Interactive Video Retrieval

交互式視頻檢索

Student thesis: Doctoral Thesis

View graph of relations

Related Research Unit(s)

Detail(s)

Awarding Institution
Supervisors/Advisors
Award date20 Aug 2020

Abstract

This thesis investigates the problem of interactive video retrieval from four aspects: (1) developing different versions of the interactive video search system and participating in video search benchmarks from 2017 to 2019; (2) proposing a simulation framework to study the search strategies and the model parameters for color-sketch retrieval, then proposing an efficient color-sketch retrieval model; (3) discovering different techniques for text-based video retrieval; and (4) employing a user study to compare the performances between text-based interactive search and automatic search.

We first focus on the development of our video search system. A video search system is a complex system consisting of different search modules together with a user interface. A user interacts with the system by formulating queries and browsing the result in a loop until locating the desirable video segments. Accordingly, the search system should index multi-modal video content, provide different querying methods, and perform searches in real-time. The interface is expected to be intuitive to users such that the result is self-explanatory and easy to interact. In our video search system development, we consider three essential search modules, including query by sketch, query by text, and query by example. Different information is extracted from videos serving these search modules, consisting of color distribution, visual concept, metadata, on-screen text, speech, and visual feature. We also study conventional interface designs to serve this interactive search system. In three years, from 2017 to 2019, we proposed different approaches and adjustments to improve the search efficiency and user-friendliness of the system. Each of these versions participated in the Video Browser Showdown benchmark and attained competitive results compared to state-of-the-art video search systems.

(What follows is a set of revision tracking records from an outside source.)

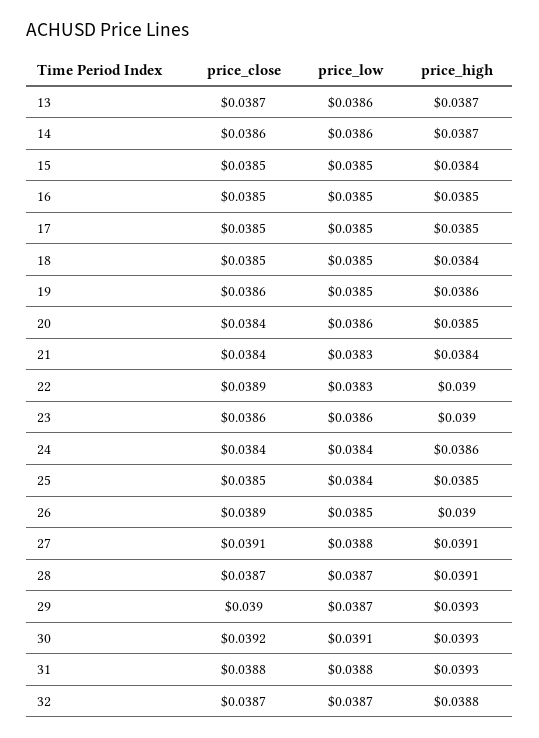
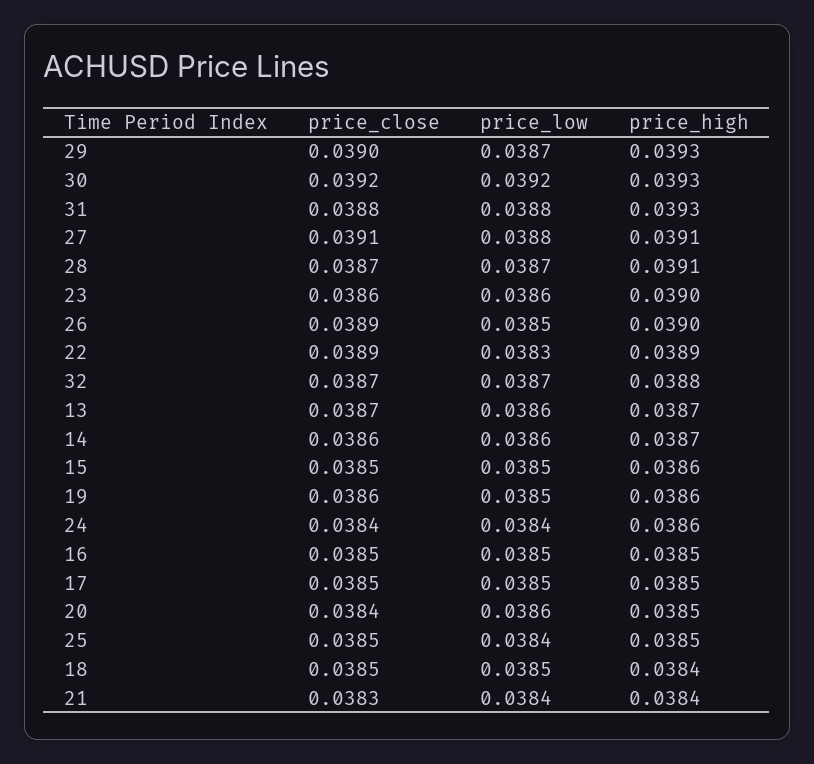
price_high, 15: 0.0384 -> 0.0386
price_close, 21: 0.0384 -> 0.0383
price_low, 21: 0.0383 -> 0.0384
price_high, 22: 0.039 -> 0.0389
price_low, 30: 0.0391 -> 0.0392

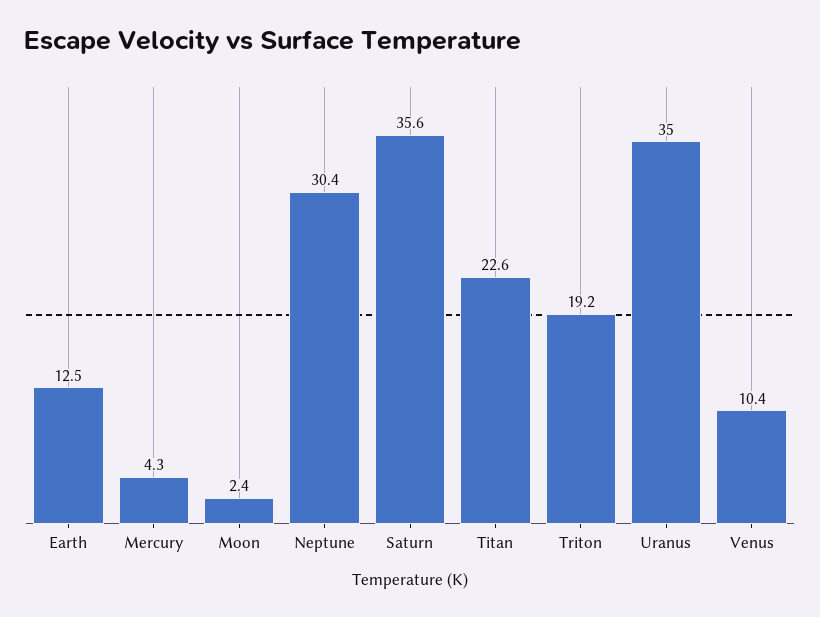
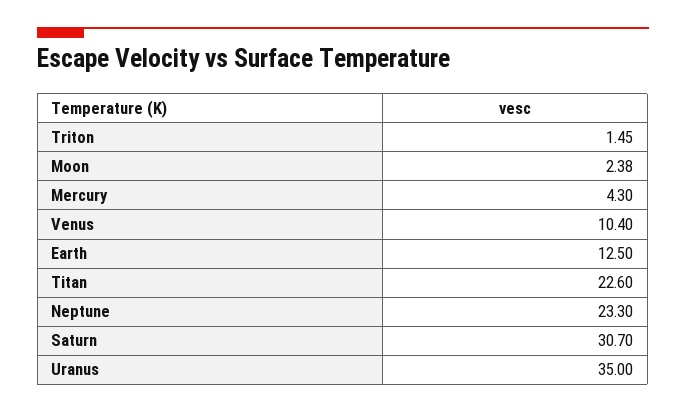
Neptune: 30.4 -> 23.3
Saturn: 35.6 -> 30.7
Triton: 19.2 -> 1.45

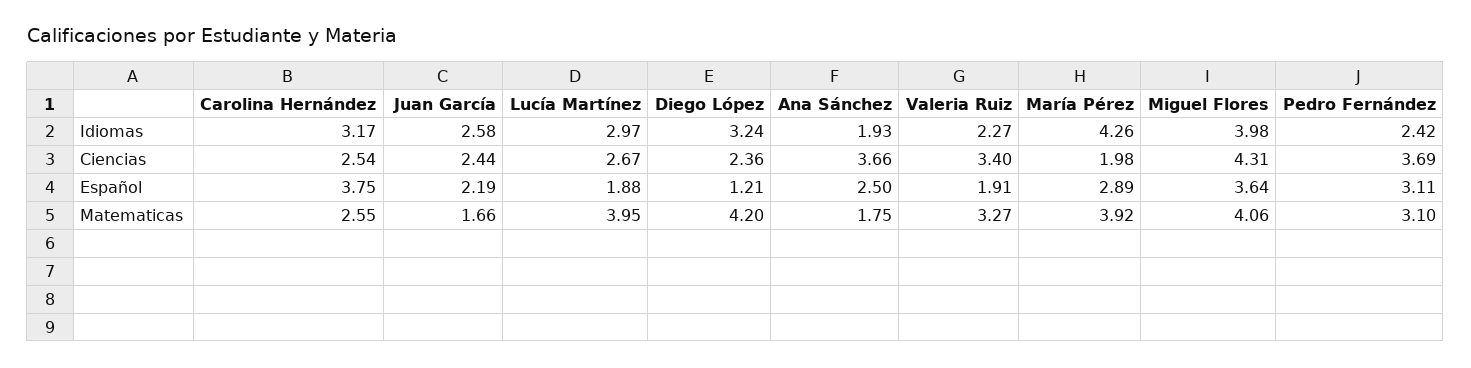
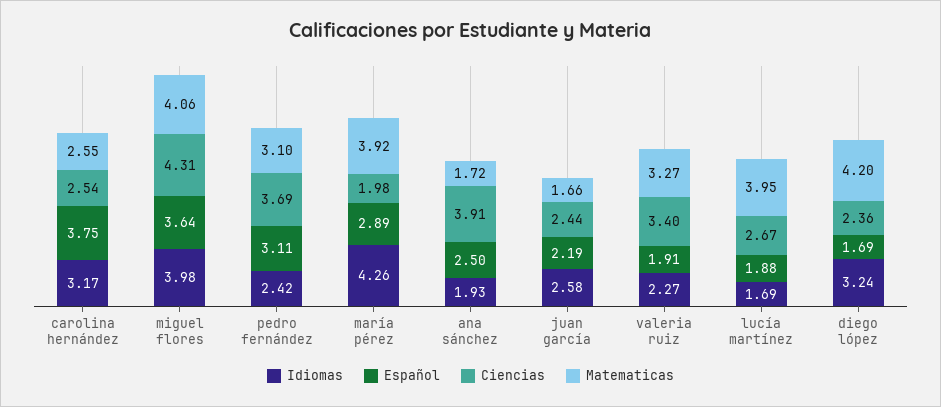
Idiomas, Lucía Martínez: 2.97 -> 1.69
Ciencias, Ana Sánchez: 3.66 -> 3.91
Español, Diego López: 1.21 -> 1.69
Matematicas, Ana Sánchez: 1.75 -> 1.72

Investigating color-sketch retrieval approaches, we first employed the color position feature signatures proposed by the SIRET research group. This model has proven to be a practical approach to solve the video retrieval problem, particularly when the user has a visual memory of the target video segment. However, the model has many parameters to be fine-tuned, and these parameters may differ between users. Thoroughly studying this model requires a vast amount of user studies, which is likely impossible to accomplish due to the diversity of users. Hence, we proposed a simulation framework to study better search strategies and better parameters of a color-sketch retrieval model given a video dataset. The simulation study provided some insights into the IACC.3, which is a large-scale original video dataset. Motivated by the simulation study, we followed up to employ an efficient model for color-sketch retrieval. The proposed model has been exhibited in the Video Browser Showdown twice and proven to be beneficial. Further simulation study validated that the functionalities of the proposed model can boost up the search efficiency.

Besides sketch-based retrieval approaches, text-based retrieval is a fundamental search approach for any retrieval system. Textual data for searching may come from manual annotation, e.g., video name, description, or tags provided by the upload user. However, manual annotation is not always consistent, and sometimes is disorganized and even carries unreliable information. On the other hand, automatic annotation is imperfect and limited in narrowing the semantic gap among low-level visual features, user queries, and search context. In this study, we provide two approaches for text-based retrieval with automatic annotation: concept-based approach and multi-model embedding approach. We utilized the benefit of our large concept bank for the concept-based approach and an essential yet effective concept selection method. For the multi-model embedding approach, we proposed three separate models to learn the joint-embedding between video visual feature and object counting, activity, and concept. We further proposed a fusion scheme to merge the search results of these three models. These approaches are evaluated in TRECVID-AVS 2019 and provided interesting insights.

To follow up with the previous study, we run an extensive user study to evaluate the performance difference between automatic search and interactive search. The study focused on text-based retrieval with the main search module relies on the large concept bank of the Vireo video search system. In the user study, we employed two search modes, including search from scratch and searched by inspecting results provided by automatic search. The results were compared with the results of the automatic search, including concept-free and concept-based approaches. The interactions between user and system are logged to analyze the user behavior and its effect on the search result. The comparison of search results shows that automatic search performance is still not as good as an interactive search. Likewise, initiating a search with an automatic search result does not benefit the user than starting a search from scratch. Besides, the recorded interactions provide various understandings of how user composes queries, browses results, and utilizes different search modules.

The proposed systems and retrieval modules were evaluated on large-scale real-world video datasets, including IACC.3 and V3C1. Most of the evaluations have been performed in annual video search benchmarks, including the Video Browser Showdown for interactive search and the Ad-hoc Video Search of TRECVID for automatic search. Experimental results of our techniques show positive potential for real-world interactive video search application.